## ACTIVITY:
Beneath this instruction is a block of data; output from it exactly the lines that run from the one containing "because of all its wickedness." through the one containing "Deuteronomy 31:17-18", inclusive.

[Saved entries]

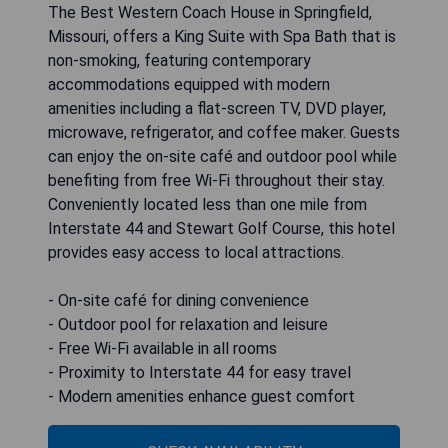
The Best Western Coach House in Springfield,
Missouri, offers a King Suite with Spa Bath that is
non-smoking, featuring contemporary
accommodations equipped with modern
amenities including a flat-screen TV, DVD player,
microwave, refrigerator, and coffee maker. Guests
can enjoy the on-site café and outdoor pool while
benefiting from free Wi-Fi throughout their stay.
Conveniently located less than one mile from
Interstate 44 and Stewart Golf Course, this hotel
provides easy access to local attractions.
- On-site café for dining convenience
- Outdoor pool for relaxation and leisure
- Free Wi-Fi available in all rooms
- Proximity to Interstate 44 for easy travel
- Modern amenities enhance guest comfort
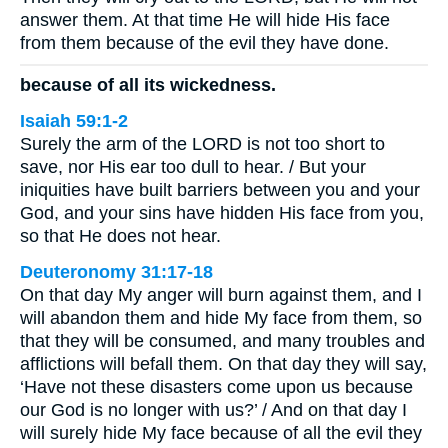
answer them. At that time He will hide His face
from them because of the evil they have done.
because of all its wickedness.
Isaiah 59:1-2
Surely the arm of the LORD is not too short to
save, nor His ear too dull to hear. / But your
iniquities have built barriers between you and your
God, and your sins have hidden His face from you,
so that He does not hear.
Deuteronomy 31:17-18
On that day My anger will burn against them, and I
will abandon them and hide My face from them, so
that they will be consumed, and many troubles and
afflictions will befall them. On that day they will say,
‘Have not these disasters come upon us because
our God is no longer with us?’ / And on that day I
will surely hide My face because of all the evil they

## TASK ANSWER:
because of all its wickedness.
Isaiah 59:1-2
Surely the arm of the LORD is not too short to
save, nor His ear too dull to hear. / But your
iniquities have built barriers between you and your
God, and your sins have hidden His face from you,
so that He does not hear.
Deuteronomy 31:17-18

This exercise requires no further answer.